Abstract

The study documented in this article was performed to define the clinical and morphologic features of cystic hypersecretory carcinoma (CHC) and cystic hypersecretory hyperplasia (CHH) of the breast. Both lesions are characterized by the formation of cystically dilated ducts containing a homogeneous eosinophilic secretion that resembles thyroid colloid. In most cases CHC features micropapillary intraductal carcinoma, occasionally giving rise to a high-grade, invasive carcinoma that is absent from CHH. Electron microscopy of the cystic component in one case of CHC showed ultrastructural characteristics of metabolically active cells, but few secretory granules.
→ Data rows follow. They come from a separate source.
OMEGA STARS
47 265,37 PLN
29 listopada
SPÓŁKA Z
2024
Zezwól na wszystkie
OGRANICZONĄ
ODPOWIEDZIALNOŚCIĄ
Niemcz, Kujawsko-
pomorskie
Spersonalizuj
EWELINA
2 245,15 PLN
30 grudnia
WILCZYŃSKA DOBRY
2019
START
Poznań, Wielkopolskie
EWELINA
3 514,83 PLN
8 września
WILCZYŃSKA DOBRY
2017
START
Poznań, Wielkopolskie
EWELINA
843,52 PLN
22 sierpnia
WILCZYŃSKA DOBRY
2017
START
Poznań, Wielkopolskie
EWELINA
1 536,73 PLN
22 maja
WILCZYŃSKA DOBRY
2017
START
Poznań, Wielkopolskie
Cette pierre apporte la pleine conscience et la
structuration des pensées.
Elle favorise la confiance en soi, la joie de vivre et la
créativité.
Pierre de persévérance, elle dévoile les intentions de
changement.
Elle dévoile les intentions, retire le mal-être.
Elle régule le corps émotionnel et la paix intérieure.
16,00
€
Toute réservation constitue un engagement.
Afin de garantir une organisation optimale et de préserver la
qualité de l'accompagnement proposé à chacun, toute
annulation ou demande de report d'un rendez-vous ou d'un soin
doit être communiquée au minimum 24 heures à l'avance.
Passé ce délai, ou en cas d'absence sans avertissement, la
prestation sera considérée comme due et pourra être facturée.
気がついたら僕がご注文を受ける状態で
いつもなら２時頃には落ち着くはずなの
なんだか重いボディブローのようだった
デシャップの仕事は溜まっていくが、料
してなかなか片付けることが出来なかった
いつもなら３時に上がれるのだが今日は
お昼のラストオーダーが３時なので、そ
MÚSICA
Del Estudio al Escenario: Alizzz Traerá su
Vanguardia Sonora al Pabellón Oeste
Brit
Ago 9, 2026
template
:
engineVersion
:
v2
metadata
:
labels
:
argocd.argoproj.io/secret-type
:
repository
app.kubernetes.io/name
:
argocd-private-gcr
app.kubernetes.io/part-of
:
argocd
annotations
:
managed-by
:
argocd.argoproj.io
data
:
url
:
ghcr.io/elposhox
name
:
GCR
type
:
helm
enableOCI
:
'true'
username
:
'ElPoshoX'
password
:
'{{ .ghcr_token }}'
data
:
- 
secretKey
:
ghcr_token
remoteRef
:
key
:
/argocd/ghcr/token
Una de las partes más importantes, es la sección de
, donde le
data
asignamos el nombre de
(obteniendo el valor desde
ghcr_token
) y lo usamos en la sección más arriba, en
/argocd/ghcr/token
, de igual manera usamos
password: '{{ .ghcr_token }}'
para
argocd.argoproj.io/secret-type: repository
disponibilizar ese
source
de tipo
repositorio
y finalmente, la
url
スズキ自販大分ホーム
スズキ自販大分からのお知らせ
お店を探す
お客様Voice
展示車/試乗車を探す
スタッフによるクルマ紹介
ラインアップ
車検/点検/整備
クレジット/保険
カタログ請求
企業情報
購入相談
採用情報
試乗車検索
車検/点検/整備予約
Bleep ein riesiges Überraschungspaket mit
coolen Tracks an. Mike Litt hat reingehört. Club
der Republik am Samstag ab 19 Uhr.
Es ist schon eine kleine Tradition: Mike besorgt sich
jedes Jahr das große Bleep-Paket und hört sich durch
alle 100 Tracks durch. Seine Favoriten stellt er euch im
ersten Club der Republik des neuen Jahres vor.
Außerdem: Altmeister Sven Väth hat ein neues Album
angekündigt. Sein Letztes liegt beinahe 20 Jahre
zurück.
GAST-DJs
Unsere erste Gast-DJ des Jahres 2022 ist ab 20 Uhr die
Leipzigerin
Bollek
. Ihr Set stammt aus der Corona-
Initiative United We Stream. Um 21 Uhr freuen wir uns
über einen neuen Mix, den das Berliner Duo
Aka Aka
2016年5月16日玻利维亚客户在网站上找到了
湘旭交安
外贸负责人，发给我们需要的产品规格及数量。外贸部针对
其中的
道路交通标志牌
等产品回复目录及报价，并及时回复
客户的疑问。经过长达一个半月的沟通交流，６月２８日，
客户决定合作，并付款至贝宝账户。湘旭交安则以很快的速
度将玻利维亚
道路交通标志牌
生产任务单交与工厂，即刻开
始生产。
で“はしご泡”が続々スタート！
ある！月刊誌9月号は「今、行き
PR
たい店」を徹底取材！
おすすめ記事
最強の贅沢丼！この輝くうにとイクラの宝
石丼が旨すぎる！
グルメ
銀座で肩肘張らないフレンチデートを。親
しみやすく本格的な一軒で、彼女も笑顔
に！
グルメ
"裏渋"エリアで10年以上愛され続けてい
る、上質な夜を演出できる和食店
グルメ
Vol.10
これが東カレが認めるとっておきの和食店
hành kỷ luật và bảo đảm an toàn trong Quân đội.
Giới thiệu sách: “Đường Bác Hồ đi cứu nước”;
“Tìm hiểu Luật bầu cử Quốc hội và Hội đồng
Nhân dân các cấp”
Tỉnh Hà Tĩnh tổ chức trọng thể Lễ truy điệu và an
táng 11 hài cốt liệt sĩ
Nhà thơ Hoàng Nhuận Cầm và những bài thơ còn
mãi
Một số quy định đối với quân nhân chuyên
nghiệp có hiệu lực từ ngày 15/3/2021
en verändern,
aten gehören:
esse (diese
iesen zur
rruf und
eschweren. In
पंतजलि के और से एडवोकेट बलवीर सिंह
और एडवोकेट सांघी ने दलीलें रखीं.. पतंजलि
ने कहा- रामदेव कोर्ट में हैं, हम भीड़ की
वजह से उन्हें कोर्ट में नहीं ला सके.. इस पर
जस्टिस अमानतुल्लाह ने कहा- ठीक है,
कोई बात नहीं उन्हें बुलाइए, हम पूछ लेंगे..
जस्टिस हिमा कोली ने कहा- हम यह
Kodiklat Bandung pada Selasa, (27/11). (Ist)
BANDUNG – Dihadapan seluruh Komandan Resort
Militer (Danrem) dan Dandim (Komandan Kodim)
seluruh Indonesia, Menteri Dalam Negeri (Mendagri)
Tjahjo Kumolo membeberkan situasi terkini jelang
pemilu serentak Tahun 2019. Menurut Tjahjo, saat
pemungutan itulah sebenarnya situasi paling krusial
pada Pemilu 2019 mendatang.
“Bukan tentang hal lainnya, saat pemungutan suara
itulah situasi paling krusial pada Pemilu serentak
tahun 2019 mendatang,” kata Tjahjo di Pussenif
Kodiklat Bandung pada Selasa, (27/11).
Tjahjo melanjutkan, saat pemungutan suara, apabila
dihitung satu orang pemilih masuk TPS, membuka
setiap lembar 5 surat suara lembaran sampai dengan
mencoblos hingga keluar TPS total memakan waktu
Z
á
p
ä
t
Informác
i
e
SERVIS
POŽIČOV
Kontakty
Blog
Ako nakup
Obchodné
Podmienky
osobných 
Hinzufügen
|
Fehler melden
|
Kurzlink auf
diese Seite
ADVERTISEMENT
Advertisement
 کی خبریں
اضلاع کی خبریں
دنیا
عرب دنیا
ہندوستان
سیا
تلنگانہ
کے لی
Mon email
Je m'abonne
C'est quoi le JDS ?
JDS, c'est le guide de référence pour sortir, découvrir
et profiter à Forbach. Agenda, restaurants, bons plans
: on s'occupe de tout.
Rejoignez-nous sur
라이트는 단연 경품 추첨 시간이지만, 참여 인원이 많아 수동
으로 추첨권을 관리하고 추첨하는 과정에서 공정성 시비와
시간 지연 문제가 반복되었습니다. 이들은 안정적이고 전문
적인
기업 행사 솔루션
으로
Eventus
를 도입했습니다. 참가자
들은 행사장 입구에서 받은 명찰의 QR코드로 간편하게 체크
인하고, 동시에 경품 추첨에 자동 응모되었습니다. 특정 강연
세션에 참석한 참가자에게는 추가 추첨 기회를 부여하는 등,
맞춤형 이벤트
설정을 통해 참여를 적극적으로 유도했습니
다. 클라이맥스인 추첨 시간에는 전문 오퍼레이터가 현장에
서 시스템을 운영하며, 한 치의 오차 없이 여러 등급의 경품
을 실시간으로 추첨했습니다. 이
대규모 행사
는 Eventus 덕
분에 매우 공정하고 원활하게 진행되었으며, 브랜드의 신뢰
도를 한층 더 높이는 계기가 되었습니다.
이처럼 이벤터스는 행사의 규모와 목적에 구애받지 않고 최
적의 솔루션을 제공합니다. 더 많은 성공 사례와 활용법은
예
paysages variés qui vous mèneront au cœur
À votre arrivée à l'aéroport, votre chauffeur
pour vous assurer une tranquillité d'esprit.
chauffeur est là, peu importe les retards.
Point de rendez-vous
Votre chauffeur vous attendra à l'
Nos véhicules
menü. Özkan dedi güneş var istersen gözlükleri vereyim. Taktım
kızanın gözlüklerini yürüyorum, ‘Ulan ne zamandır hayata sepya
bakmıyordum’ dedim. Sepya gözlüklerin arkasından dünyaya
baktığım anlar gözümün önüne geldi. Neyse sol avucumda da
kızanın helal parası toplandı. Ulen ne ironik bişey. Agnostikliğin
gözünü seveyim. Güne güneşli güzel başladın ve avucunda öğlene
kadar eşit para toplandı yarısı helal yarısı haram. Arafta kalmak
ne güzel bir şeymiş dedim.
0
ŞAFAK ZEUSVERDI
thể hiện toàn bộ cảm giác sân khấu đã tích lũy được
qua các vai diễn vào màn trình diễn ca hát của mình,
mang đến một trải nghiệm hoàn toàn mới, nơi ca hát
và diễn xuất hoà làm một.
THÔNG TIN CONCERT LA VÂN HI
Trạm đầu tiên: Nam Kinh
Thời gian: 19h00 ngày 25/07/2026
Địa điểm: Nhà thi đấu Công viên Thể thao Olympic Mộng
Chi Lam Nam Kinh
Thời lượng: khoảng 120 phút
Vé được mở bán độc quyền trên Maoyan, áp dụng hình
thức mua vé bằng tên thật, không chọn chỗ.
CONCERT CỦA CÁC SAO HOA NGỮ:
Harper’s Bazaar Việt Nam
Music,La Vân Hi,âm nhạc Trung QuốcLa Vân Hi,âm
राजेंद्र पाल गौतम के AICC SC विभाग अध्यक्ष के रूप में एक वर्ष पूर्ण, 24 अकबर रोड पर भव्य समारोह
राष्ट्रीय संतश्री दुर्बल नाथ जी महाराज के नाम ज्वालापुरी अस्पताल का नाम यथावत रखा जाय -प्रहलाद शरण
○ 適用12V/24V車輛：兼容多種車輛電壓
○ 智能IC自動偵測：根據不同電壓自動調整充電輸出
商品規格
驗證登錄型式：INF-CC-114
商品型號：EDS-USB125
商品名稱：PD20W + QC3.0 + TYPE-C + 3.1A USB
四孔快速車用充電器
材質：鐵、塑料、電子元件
Twenty-nine patients with CHC were observed for up to 23 years. Twenty-five women who had intraductal carcinoma were well or died of other causes. Of the four patients who had invasive carcinoma, one died 9 months after being diagnosed as having systemic metastases, and the other three remained disease-free. Ten cases of CHH were reviewed; follow-up information was available for eight patients for up to 5 years. Six women were alive and well. One woman died of contralateral invasive carcinoma, and a second was well having had a modified radical mastectomy for a separate, coexisting intraductal carcinoma in the same breast. These findings indicate that intraductal CHC has the same low-grade clinical course as other forms of intraductal carcinoma. Because invasive carcinoma arising in this setting appears to be histologically high-grade, it is important to recognize and promptly treat the lesion while still in its in situ phase. Foci with the appearance of CHH may be found in CHC, but in this study progression from CHH to CHC was not observed. A thorough histological examination is needed to distinguish between CHC and CHH. Lesions judged to be CHH are adequately treated by wide excision. Additional long-term, follow-up studies will be necessary to define the precancerous potential of CHH.